Obtaining a Mechanistic Understanding of Cell Fusion Using Correlative Microscopy
My research is aimed to understand the sequence of molecular events that lead to fusion of muscle precursor cells, called myoblasts to form skeletal muscles development during myogenesis, and muscle regeneration in adults. Defects in myoblast fusion is implicated in several myopathies as well as muscle depletion with age. For instance studies of Limb Girdle Muscular Dystrophy and Duchenne Muscular Dystrophy, have indicated that fusion is impaired leading to a reduction in the ability of muscle fibers to repair muscle degeneration and regenerate. Hence there is a need to understand myoblast fusion, especially for developing treatment of myopathies. Nevertheless the molecular mechanism of myoblast fusion is poorly understood, as we do not know which proteins apply forces on the membranes in order to merge them.

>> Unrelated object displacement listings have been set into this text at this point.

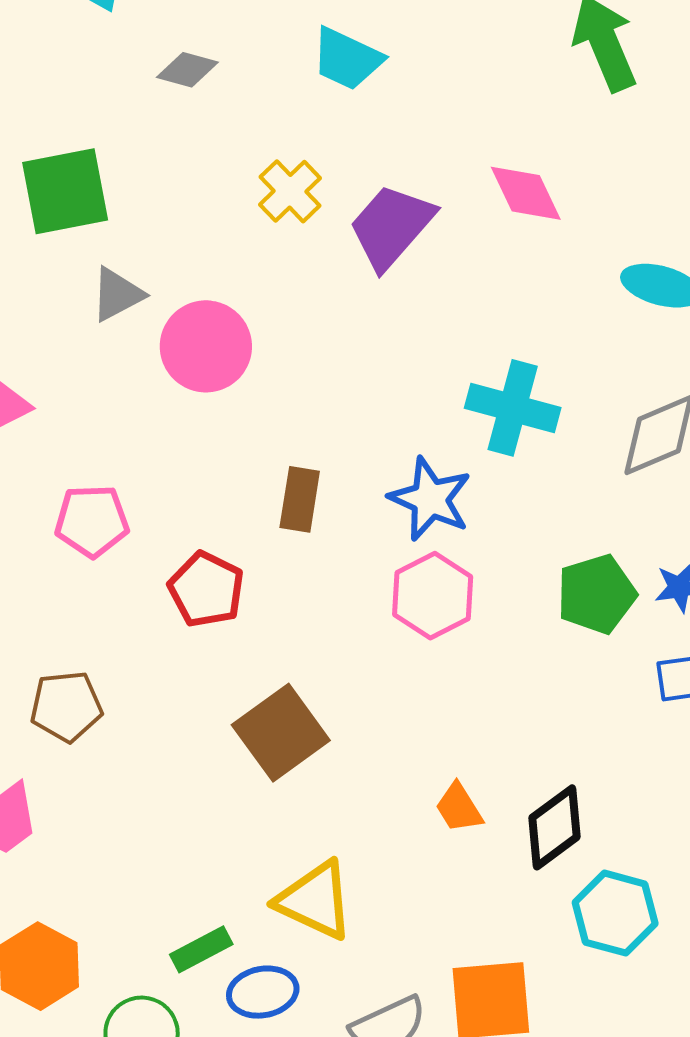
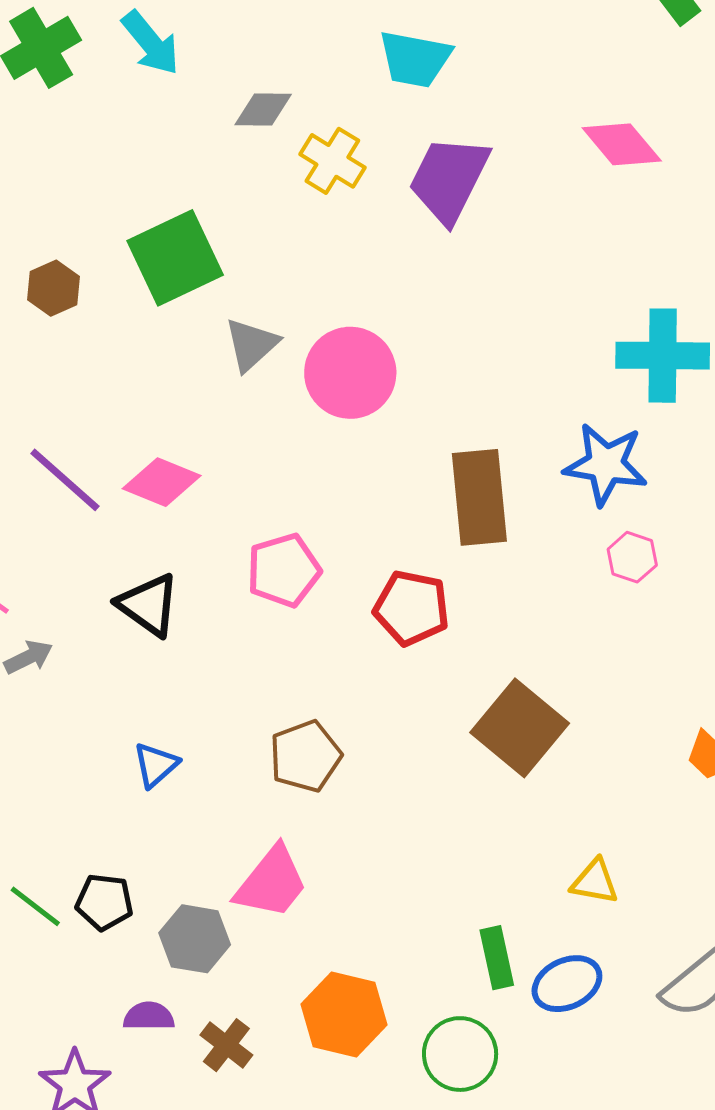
yellow cross: (290, 191) -> (332, 161), moved
purple trapezoid: (391, 226) -> (449, 179), moved
brown rectangle: (300, 499) -> (479, 497), size x1.5
pink hexagon: (433, 596) -> (632, 557), size x0.6
yellow triangle: (315, 900) -> (595, 882), size x0.6
green rectangle: (201, 949) -> (497, 958), turned -60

My goal is to identify the proteins that localize to the contact sites between fusing myoblasts, and determine how they localize relative to the fusing membranes and reveal how membrane architecture changes during fusion. These data will allow us to determine the organization of the fusion machinery at sites of fusion, and how it mediates this process. To achieve these goals, I have optimized a pipeline based on Correlative Light 3D Electron Microscopy (CLEM) which would allow me to visualize the ultra-structure of the membrane between fusing cells and identify proteins that localize to the membrane during the fusion process. In our lab in Weizmann Institute of Science, we are able to target the fluorescence microscopy signals of the region of interest (ROI) to acquire the underlying ultra-structures with electron microscopy (EM). But for a descriptive studies in cell biology especially to understand the cell morphologies at an ultra-structural level, often requires acquiring multiple images of the same object at different stages. Since we manually select the coordinates of the ROI for EM acquisitions, there is still a need to increase the throughput of EM data acquisitions through automation. To accomplish this goal, I visited the lab of Prof. Yannick Schwab at the EMBL Heidelberg, to learn how data acquisition can be automated based on in-situ image analysis and correlation. They have recently developed software for automated Transmission Electron Microscopy (TEM). My aim was to get acquainted with the automated workflow for the possibility of technology transfer to our group by adopting the codes to acquire Scanning Transmission Electron Microscopy (STEM) data. This would enable automation to be applied in our current CLEM workflow. Post-STSM, my current undertaking at my home institution is to adopt and tailor an automated workflow for our electron microscopes in our institute.
Keywords Cell-fusion, Myogenesis, Myoblast Fusion, CLEM.